### [WHAT IS REQUIRED]
Wherever the string "worn" appears in the listing, copy that line.

-- -- --

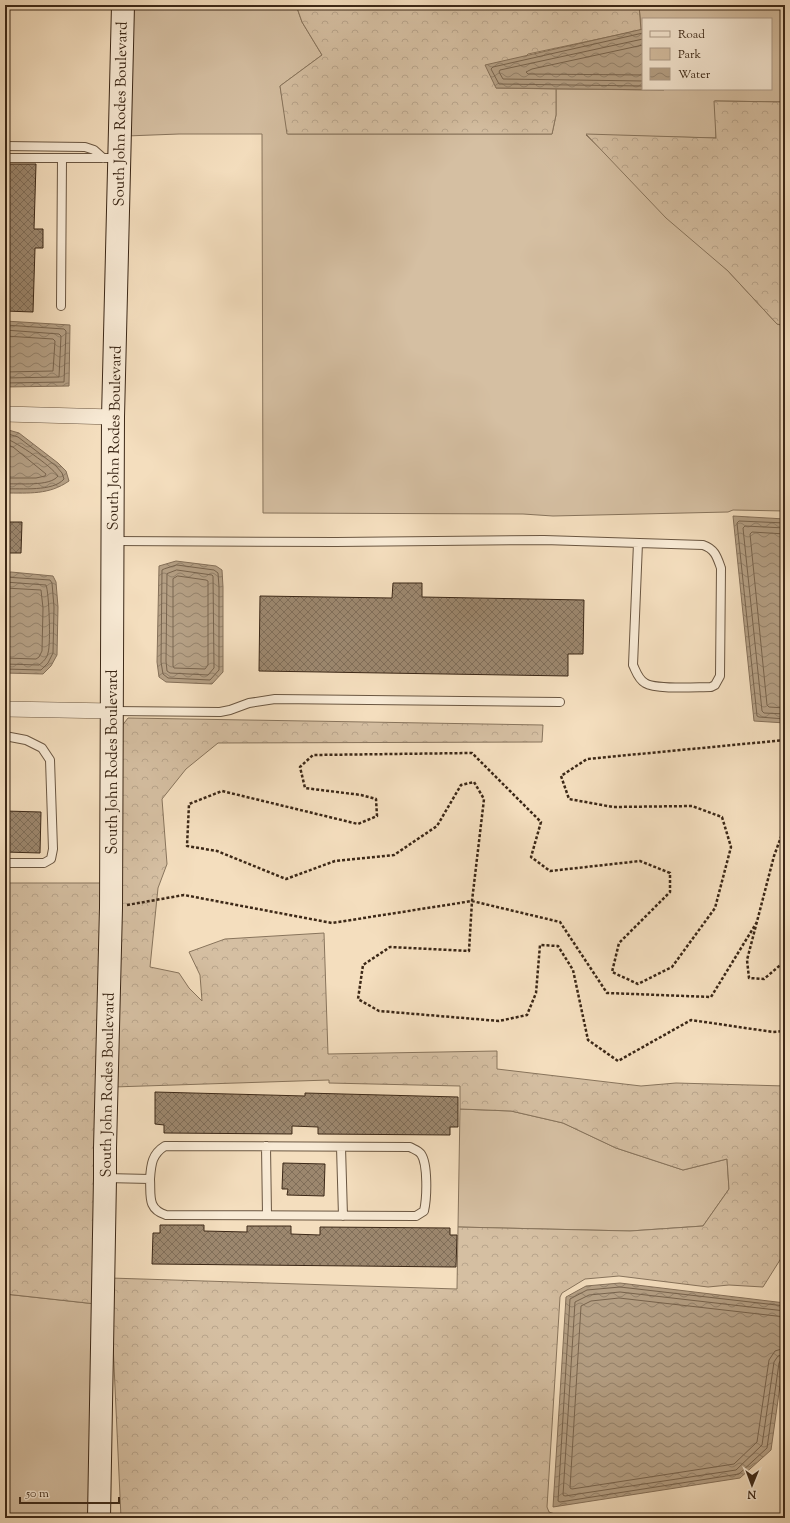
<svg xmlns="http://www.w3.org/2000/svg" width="790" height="1523" viewBox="0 0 790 1523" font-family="'Sorts Mill Goudy',serif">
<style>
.green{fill:#d5bfa2;stroke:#88745c}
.forest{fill:url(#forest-crowns);stroke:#88745c}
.water{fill:url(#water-waves);stroke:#857059}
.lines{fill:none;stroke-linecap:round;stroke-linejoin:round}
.shore{stroke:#78644e;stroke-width:1}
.building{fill:url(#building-cross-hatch);stroke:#3c2817}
.service-casing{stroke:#6a5641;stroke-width:10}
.minor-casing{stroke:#6a5641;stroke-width:16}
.secondary-casing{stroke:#3c2817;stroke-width:24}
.path{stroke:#3c2817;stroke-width:2.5;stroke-dasharray:3 2;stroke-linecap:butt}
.service{stroke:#f8ead5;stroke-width:8}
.minor{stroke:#f8ead5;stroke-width:15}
.secondary{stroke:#f8ead5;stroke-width:22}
.labels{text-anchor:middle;stroke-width:3.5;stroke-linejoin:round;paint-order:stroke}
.street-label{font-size:15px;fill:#3c2817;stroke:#f8ead5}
</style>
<defs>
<pattern id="forest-crowns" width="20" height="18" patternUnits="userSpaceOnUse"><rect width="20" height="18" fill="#d5bfa2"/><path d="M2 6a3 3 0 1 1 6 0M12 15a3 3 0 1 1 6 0" fill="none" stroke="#b8a48b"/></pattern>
<pattern id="water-waves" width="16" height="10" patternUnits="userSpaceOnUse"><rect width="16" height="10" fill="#b5a085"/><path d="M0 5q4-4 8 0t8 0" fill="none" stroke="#94826c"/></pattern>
<pattern id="building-cross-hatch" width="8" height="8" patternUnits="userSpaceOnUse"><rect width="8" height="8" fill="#9c876e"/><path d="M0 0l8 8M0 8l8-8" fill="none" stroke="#806e59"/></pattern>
</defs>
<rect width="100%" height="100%" fill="#f4debe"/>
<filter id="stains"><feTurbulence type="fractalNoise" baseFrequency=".005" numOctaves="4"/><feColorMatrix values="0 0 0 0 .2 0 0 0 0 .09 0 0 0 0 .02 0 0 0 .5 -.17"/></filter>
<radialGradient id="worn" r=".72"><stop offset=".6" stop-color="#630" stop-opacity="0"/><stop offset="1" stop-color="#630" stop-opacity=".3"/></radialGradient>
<!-- green -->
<path class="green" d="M129,5H296L302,22L322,55L280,86L288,134H552L556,115V89L664,90L665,89H771V19H643V29L641,30L639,5H785V102L715,101L716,138L586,135L728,271L777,324L785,326V511L733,510L728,512L553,516L523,514L263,513L262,134H179L126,136Z
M460,1109L511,1111L563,1123L616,1148L683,1170L727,1159L729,1189L703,1226L630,1231L458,1227Z
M5,1294L96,1304L93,1518H5Z"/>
<!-- forest -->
<path class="forest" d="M296,5H479L480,7H508L514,5H639L641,30L528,54L496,88L556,89V115L552,134H287L280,86L322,55L302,22Z
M714,101L785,102V326L777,324L728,271L666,218L586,134L716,138Z
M128,718L543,725L542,742L218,743L186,769L162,799L167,864L158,888L150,967L179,973L189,988L202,1001L200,975L189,952L225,939L324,933L328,1054L497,1051V1069L641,1086L676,1083L785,1086V1252L763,1287L729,1285L708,1287L619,1276L585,1279L562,1293L560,1297L547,1507L549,1512L555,1514L550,1518H121L110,1278L457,1289L458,1227L630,1231L703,1226L729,1189L727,1159L683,1170L616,1148L563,1123L511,1111L460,1109V1086L329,1083V1080L113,1087L118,731Z
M5,883H103L96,1304L5,1294Z"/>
<!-- water -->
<path class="water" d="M643,29V89H665L664,90L496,88L485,65Z
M5,321L70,325L69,386L5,387Z
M5,429L19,433L58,463L66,471L69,481C49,495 29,493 5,493Z
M733,516L785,519V723L754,721Z
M176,561L216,566L222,570L223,587V672L212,684L166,682L159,677L157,662L159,566Z
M11,572L53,576L56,582L58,607L57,655L51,666L43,674L5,673V573Z
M620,1283L785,1303V1350L771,1450L740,1478L553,1507L566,1297L586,1286Z"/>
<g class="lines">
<!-- shore -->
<path class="shore" d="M643,33L493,67L491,69L499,84L643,86
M643,39L500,70L499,72L503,79L643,81
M643,45L532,69L526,72L528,74L643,75
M5,325L64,329L66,331L64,382L5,383
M5,330L59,334L61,336L59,377L5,378
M5,336L53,339L55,341L53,371L5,372
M5,433L18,437L56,466L62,473L64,479C53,492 21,488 5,489
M5,438C18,443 50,465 58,476C50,487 18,483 5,484
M5,444L13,447L46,474L45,476L36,478H5
M785,523L739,521L737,523L757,716L759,717L785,719
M785,528L745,526L743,528L762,711L764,713L785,714
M785,534L752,532L750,534L767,705L769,707L785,708
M177,565L214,570L218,573L219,587V670L210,680L168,678L163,674L161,662L162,570L164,569Z
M177,570L212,575L213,576L214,668L208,675L170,673L167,671L166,661L167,574Z
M178,576L206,580L208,581V665L205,669L174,668L173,666V579Z
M5,577L50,580L52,583L54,607L53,653L48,663L41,670L5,669
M5,582L46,585C49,592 51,644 48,653C47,658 43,662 39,665L5,664
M5,588L41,590L43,608L42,651L39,657L36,659L5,658
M785,1306L620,1287L587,1290L570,1299L558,1501L560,1502L739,1474L767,1448L779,1363L781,1360L785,1359
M785,1311L620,1292L589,1295L575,1302L563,1495L565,1496L736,1470L762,1445L774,1362L778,1356L785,1354
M785,1317L619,1298L591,1301L581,1306L570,1488L572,1489L734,1464L757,1442L769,1360L775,1351L785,1348"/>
</g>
<!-- building -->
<path class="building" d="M5,164H36L34,229H43V248H35L33,312L5,311Z
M5,522H22L21,553H5Z
M393,583H422V597L584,600L583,654H568V676L259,671L260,596L392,598Z
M5,811L41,812L40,853L5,852Z
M155,1092L305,1096V1093L458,1097V1127H450V1135L318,1134V1127L292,1126V1134L164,1133V1125L155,1124Z
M283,1163L325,1164L324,1196L287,1195L288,1189H282Z
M160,1225H204V1231L247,1232V1226H291V1234L320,1235V1227L450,1228V1235H457L456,1267L152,1264L153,1233H160Z"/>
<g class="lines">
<!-- service casing -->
<g class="service-casing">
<path id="service" d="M5,146L85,147L94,150L103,158
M5,158H118
M61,306L62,158
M114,541L336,542L544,540L703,545C715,549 717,557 721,568L720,676L715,685L711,687C696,687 656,690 645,683C638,679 636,671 633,665L638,543
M113,711L220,712L230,710L249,703L275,699L560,702
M5,736L26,740L42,748L50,760L53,849L51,859L44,863H5
M266,1146L267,1215
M341,1147L343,1216
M106,1178L150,1179C151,1196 147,1209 166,1215L416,1216L424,1211C427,1198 428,1164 421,1154C418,1150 413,1149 410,1147L165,1146C152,1154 151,1164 150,1179"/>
</g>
<!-- minor casing -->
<g class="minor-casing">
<path id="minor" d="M5,414L113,417
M5,709L112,711"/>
</g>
<!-- secondary casing -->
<g class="secondary-casing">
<path id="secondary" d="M99,1518L105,1178V1148L111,908L113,417L123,5"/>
</g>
<!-- path -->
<path class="path" d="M785,740L587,759L561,776L569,799L613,807L692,806L722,817L731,847L715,908L672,967L638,984L612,972L619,943L670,892V873L640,861L550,871L531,857L541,822L472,753L313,755L300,767L305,788L361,795L376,799L377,816L358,824L222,791L189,804L187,846L217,851L286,879L335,861L394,855L437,826L461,785L474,782L484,799L472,901L469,951L390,947L363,965L358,999L379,1011L499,1021L527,1015L536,993L540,945L558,946L573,970L588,1040L618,1061L691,1020L773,1032L785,1031
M785,826L774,856L747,960L749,978L764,979L785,961
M127,905L184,895L332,923L472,901L560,922L607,993L711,997L757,922"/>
<!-- service -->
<use href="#service" class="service"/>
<!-- minor -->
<use href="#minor" class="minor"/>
<!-- secondary -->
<use href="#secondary" class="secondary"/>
</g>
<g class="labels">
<!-- street labels -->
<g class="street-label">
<text transform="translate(120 114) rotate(-89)" y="5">South John Rodes Boulevard</text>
<text transform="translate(114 438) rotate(-89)" y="5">South John Rodes Boulevard</text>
<text transform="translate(112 762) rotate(-90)" y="5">South John Rodes Boulevard</text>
<text transform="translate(107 1085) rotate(-89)" y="5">South John Rodes Boulevard</text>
</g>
</g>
<!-- margin -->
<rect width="790" height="1523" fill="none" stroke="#f4debe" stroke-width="20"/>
<rect x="6" y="6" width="778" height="1511" fill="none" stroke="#3c2817" stroke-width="2"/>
<rect x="10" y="10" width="770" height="1503" fill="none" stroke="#3c2817"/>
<!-- legend -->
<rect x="642" y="18" width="130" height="72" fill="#f8ead5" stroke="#ad9c89"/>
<rect x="650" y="31" width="20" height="6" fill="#f8ead5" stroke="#ad9c89"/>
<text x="678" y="38" font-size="12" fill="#3c2817">Road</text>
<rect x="650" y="48" width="20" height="12" fill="#d5bfa2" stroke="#ad9c89"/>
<text x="678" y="58" font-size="12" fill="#3c2817">Park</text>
<rect x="650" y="68" width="20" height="12" fill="url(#water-waves)" stroke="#ad9c89"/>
<text x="678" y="78" font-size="12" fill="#3c2817">Water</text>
<!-- north arrow -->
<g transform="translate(752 1485) rotate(181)" stroke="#f8ead5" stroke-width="3" paint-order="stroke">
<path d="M0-3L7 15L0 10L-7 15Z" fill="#3c2817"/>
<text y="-6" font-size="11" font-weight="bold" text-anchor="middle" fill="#3c2817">N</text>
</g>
<!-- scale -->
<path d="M20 1497v6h99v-6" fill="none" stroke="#3c2817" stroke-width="2"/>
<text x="26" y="1497" font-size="12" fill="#3c2817" stroke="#f8ead5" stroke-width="3" paint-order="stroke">50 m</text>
<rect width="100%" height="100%" filter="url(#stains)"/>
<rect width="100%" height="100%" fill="url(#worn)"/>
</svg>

-- -- --

### [SOLUTION TO THE PROBLEM]
<radialGradient id="worn" r=".72"><stop offset=".6" stop-color="#630" stop-opacity="0"/><stop offset="1" stop-color="#630" stop-opacity=".3"/></radialGradient>
<rect width="100%" height="100%" fill="url(#worn)"/>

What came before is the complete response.